Menu March 4th 1896

by Weary-Leading6245

8 Comments

  1. HeadFullRoadFull

    What is a gill in terms of measurement? The Breslau of beef calls for a gill of stock.

  2. Loisalene

    I love that the dish that explain what it is in the name has a recipe (chopped dates with oatmeal and cream) but leaves another for us to wonder at (Beauregard eggs).

  3. DaughterOfFishes

    I am so intrigued by the rice jelly and the instructions to carefully dry the cooked grains.

  4. bibliophile222

    Per Wikipedia, Beauregard eggs consist of crumbled hard boiled eggs mixed with a cream sauce, spread on toast, topped with egg yolk, and finished in the broiler.

  5. warriorwoman534

    Now that’s a breakfast I can stand behind! Unlike the other two meals, from which I would flee.

  6. Fuzzy_Welcome8348

    Mac and cheese and mashed potatoes sounds great!
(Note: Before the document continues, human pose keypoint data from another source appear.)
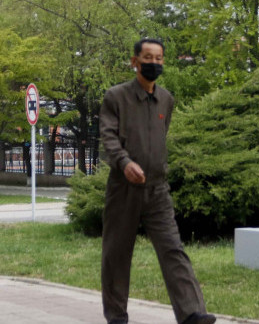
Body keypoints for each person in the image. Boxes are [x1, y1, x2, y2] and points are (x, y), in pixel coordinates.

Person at [99, 38, 216, 324]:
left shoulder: (166, 99)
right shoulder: (116, 97)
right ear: (134, 61)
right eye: (148, 57)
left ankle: (191, 313)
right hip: (123, 189)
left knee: (172, 248)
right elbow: (108, 137)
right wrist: (124, 162)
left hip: (158, 189)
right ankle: (116, 317)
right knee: (117, 252)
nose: (154, 63)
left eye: (159, 58)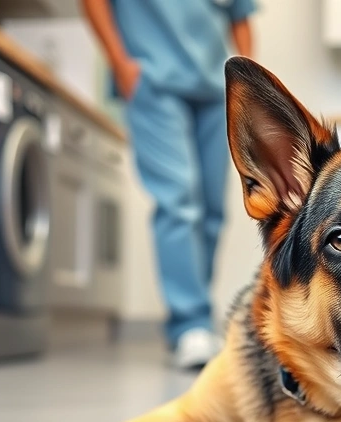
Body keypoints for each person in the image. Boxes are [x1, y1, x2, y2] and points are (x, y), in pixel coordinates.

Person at [83, 0, 256, 370]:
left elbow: (240, 17)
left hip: (216, 90)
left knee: (212, 209)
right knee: (179, 201)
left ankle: (196, 322)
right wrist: (120, 63)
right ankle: (189, 325)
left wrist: (249, 89)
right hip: (155, 82)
I LOVE CARBS

  7. terrorcotta_red

    These are meals that just sound so overworked. Boil, chop, dry, mince, roll, fry and unmold. I hope it’s not the cook’s day off.

  8. mudpupster

    Page one sure gets your hopes up. Then the fricassee of calf’s heart gives you a jump scare at the very top of page two. Nicely placed, Mrs. Burton.